I quickly slapped in a new stainless-steel rivet and fixed it in place using the same massive accordion-style rivet gun that Carolyn had used to attach our mast track in the first place. The stainless rivets sucked the spin track into place with great force.
“Take in a tiny bit more,” I told her, “but be careful. This line is really loaded.”
Thus we straightened the track, rivet hole by rivet hole. But we soon faced a new challenge when we came to its end, which now resembled a banana and curved farther away from the mast, past the point that a rivet could tighten.
“Thank heavens we have two sheet winches and a bucket of snatch blocks,” I told Carolyn as I ran another line aft to the cockpit to hold the track firmly against the mast as we straightened it. In one hour and 15 minutes, we were done. We reset the starboard pole, unrolled the jib, and watched our boat speed shoot back up to 7.5 knots.
Normally, I don’t mind going slow, but the Indian is such a washing machine because of its cross swell that I prefer to keep my speed above 6 knots.

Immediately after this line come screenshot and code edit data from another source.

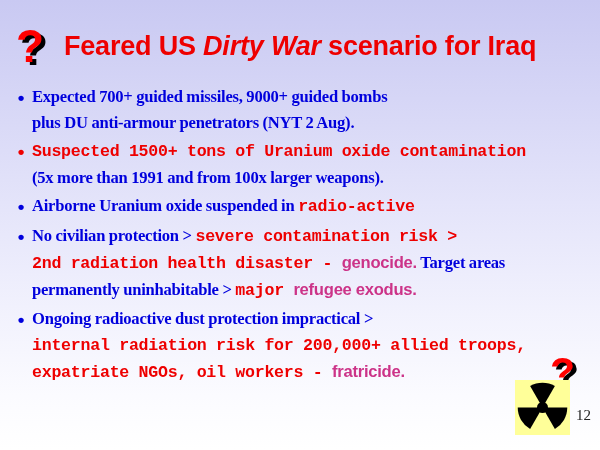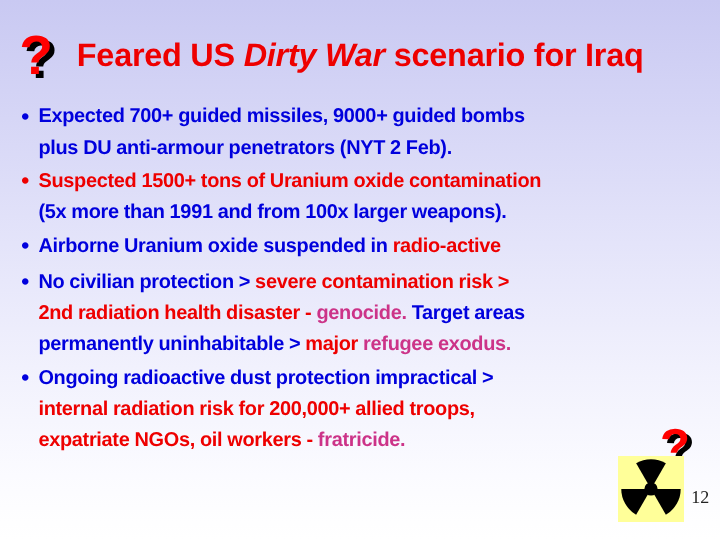--- a/index.html
+++ b/index.html
@@ -91,7 +91,7 @@
     letter-spacing: -0.25px;
     word-spacing: -0.2px;
   }
-  .seg-blue    { color: #0000dd; }
+  .seg-blue    { color: #0000dd; font-family: Liberation Serif, serif; }
   .seg-red     { color: #ee0000; }
   .seg-magenta { color: #cc3388; }
 

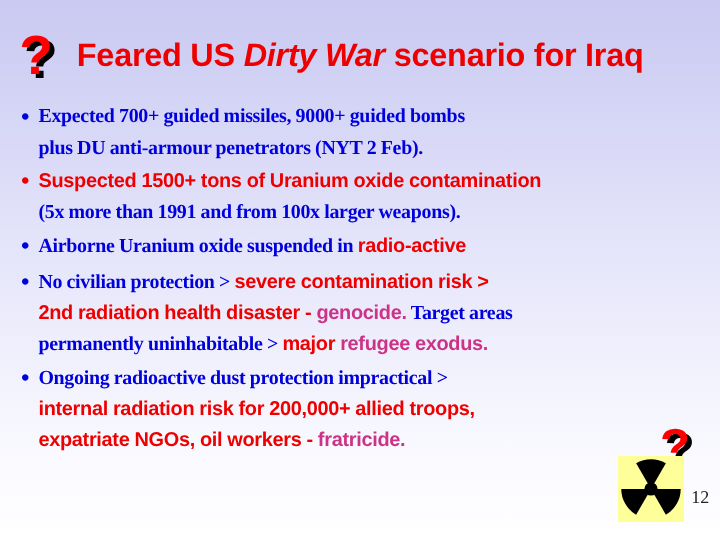--- a/index.html
+++ b/index.html
@@ -162,7 +162,7 @@
       <div class="bullet-marker blue">•</div>
       <div class="bullet-body">
         <div><span class="seg-blue">Expected 700+ guided missiles, 9000+ guided bombs</span></div>
-        <div><span class="seg-blue">plus DU anti-armour penetrators (NYT 2 Feb).</span></div>
+        <div><span class="seg-blue">plus DU anti-armour penetrators (NYT 2 Aug).</span></div>
       </div>
     </div>
 

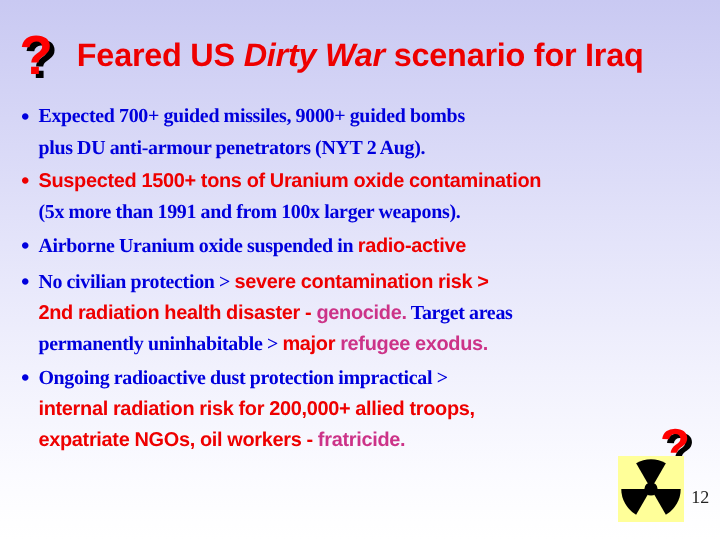--- a/index.html
+++ b/index.html
@@ -92,7 +92,7 @@
     word-spacing: -0.2px;
   }
   .seg-blue    { color: #0000dd; font-family: Liberation Serif, serif; }
-  .seg-red     { color: #ee0000; }
+  .seg-red     { color: #ee0000; font-family: Liberation Mono, monospace; }
   .seg-magenta { color: #cc3388; }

As we tidied up our tools, Carolyn asked, “Happy hour?”
“Absolutely!” I grinned.
Had the same situation occurred back in Singapore, I’d have probably spent a thousand dollars and two months fixing it. Instead, we lucked out. It happened in the middle of the Indian Ocean at a cost of 75 minutes and zero dollars.
As I later raised my glass of soda water to Carolyn’s vin rouge from Chez Cardboard, she said, “When I first noticed the track, it looked so badly mangled, I thought there was no way we could fix it offshore. Good on ya for using the cockpit winches as your pry bar.”
I shrugged. “I think the clever part was having the rivets, rivet gun, variable-speed drill and all the punches aboard in the first place,” I said. “Most voyages fail at the dock, but not this one. We carry over 1,000 pounds of tools and spare parts precisely for such eventualities. That’s why I can fix anything but a broken heart.”
We sat in silence as the sun hissed into the western horizon over our bows. “You looked pretty funny,” she mused.
I was lost in thought, recalling the various steps of our recent repair so I could capture them in an article. “Huh?” I said.
“As you came careening up on deck as a bespeckled Cap’n Sewerage,” she said with a smile. “I wanted to take a picture with my iPhone and send it to your Cruising World editors with the caption ‘He’s not only full of it on the inside tonight!’” I grinned. “It was the first time I realized that going bald has its advantages.”
We sat in silence for a few more minutes, and then Carolyn said, “It’s not what happens offshore. It’s —”
“How you deal with it,” I finished for her.
“Touché,” she said.
After a memorable crossing for all sorts of reasons, the Goodlanders and Ganesh made landfall in Durban, South Africa, in early November.